В санатории В. И. настолько окреп, что по дороге домой дал концерты в Ковно 17 и в Риге 22 августа. Ковенские газеты объявили, что Качалов будет читать сцену из "Гамлета" -- "За коньячком" (!). В Риге его уговорили остаться еще на один вечер (оба раза он выступал в "Театре русской драмы"). В программе первого вечера -- отрывки из "Воскресения", из "Смерти Иоанна Грозного", монолог "Клейкие листочки" (из "Братьев Карамазовых"), стихи Маяковского и Есенина. В программе второго вечера -- "Эгмонт", "Гамлет", "Лес".
В 1948 году, в связи с 50-летием МХАТ, Ян Судрабкали, народный поэт Латвийской ССР, лауреат Сталинской премии, вспоминал о начале тридцатых годов: "В буржуазные времена в Латвии власть имущие всеми правдами и неправдами старались закрыть доступ к русскому искусству и русской литературе.

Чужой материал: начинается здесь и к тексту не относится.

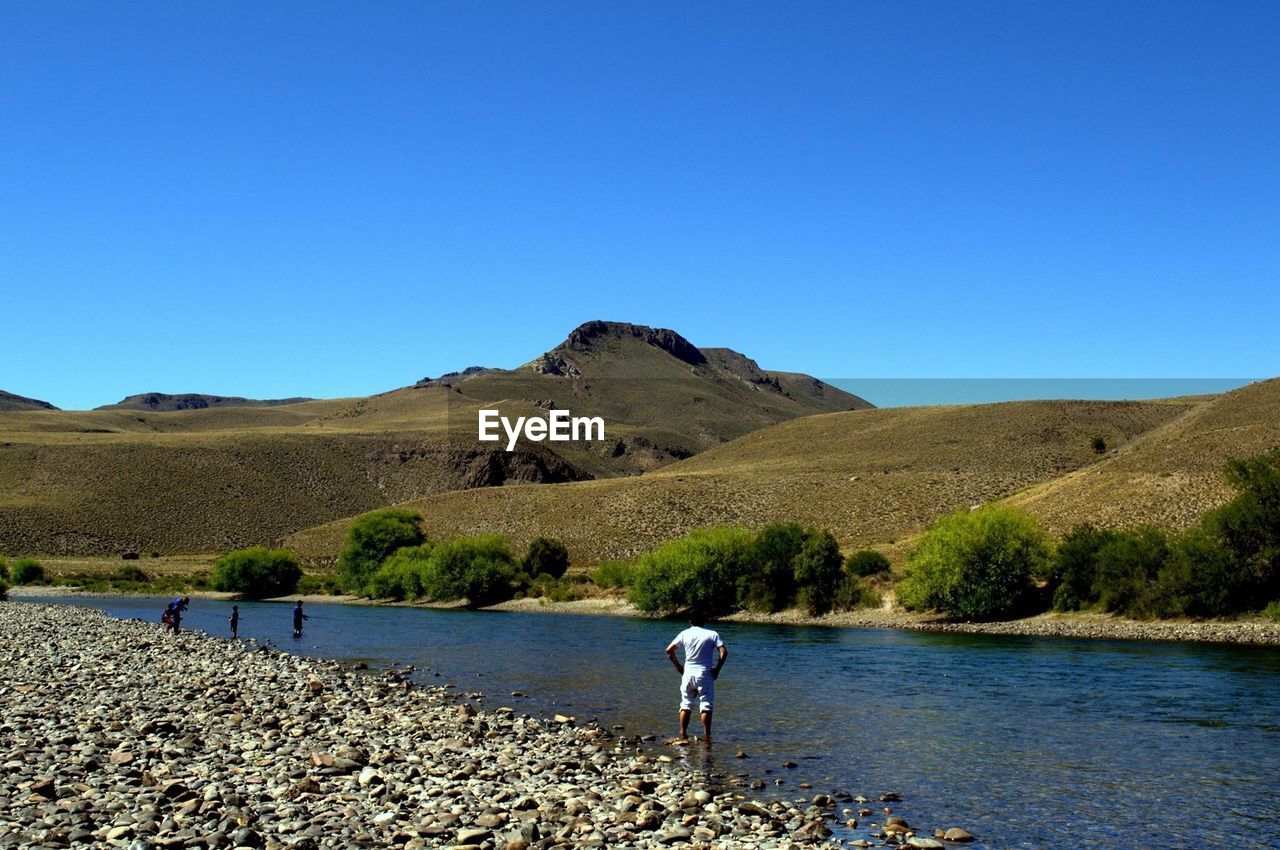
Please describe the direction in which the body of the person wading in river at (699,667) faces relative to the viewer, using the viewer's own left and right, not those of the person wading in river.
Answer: facing away from the viewer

Россия стала страной революции, и вот даже Лев Толстой в глазах латвийской реакции стал большевиком. Но и в те дни у нас гостил великий Качалов, и, слушая Шекспира, Пушкина, Толстого, мы думали о советской Москве и Художественном театре, строившем вместе с рабочими и крестьянами, учеными и писателями новую жизнь".
СНОВА "ВИШНЕВЫЙ САД"
21 сентября 1932 года в "Советском искусстве" были помещены воспоминания Качалова "В поисках Барона" (о работе над ролью в спектакле "На дне"), а 25-го, в связи с 40-летием литературной деятельности М. Горького, Москвин и Качалов выступили в торжественном спектакле. Постановлением правительства МХАТ был переименован в "МХАТ имени М. Горького". В "Советском искусстве" 3 октября среди откликов других театральных деятелей появился и взволнованный отклик Качалова.
4 октября 1932 года Качалов впервые в Москве сыграл в "Вишневом саде" Гаева, заменив Станиславского. С тех пор эта роль прочно вошла в его репертуар. Роль Гаева была одним из эскизов, предварявших создание блистательно вылепленного образа Захара Бардина. Качалов заботливо отделывал детали роли. Он показывал этого опустившегося человека, этого "банковского служаку" из среды уходящего дворянства с легкой усмешкой, не скрывая от зрителя никчемности своего героя. Гаев -- Качалов непосредственно, по-детски откликался на впечатления, которые скользили по его сознанию ("А здесь пачулями пахнет!"), и зритель видел его растерянность, недоумевающие глаза потерявшего почву старого ребенка, подчас, однако, не забывающего, что надо держать себя по-барски, с достоинством. В эти минуты качаловский Гаев казался особенно жалким, вызывал у зрителя снисходительную иронию. Его неумение хоть на чем-нибудь сосредоточиться, органическую потребность скользить мыслью с предмета на предмет и задерживаться только на самом безответственном Качалов показывал с особым артистическим тактом во втором акте. Прислушиваясь к "еврейскому оркестру", звуки которого доносятся издали, Гаев дирижирует тростью и рукой. Неустойчивая поза, детские бездумные глаза, легкомысленные, наивные лирические интонации, крохотная, нелепая белая пикейная панамка на голове -- за всем этим зритель чувствовал мягкую иронию артиста: "Помнишь, четыре скрипки, флейта и контрабас". И тут же, в той же интонации: "Мне предлагают место в банке. Шесть тысяч в год". В третьем акте, в гениальной по лаконизму и насыщенности сцене приезда с торгов, качаловский Гаев казался воплощением класса, уходящего в прошлое. Наступает настоящая расплата, и на секунду просыпается и в Гаеве живая человеческая горечь. В четвертом акте болтун и "служака" Гаев прощается с домом, обреченным на слом. Стоя спиной или вполоборота к публике, он с действительной болью смотрит на следы снятых со стен портретов. Сдержанное, сдавленное рыдание и уход. Над этим последним "уходом" Гаева В. И. часто задумывался и менял мизансцену: то уходил просто вслед за Раневской, то приосанивался и для того, чтобы скрыть свое состояние от окружающих, уходя, громко откашливался и нарочито легкомысленно вертел тростью у себя за спиной. Так Качалов сохранял чеховскую тональность образа.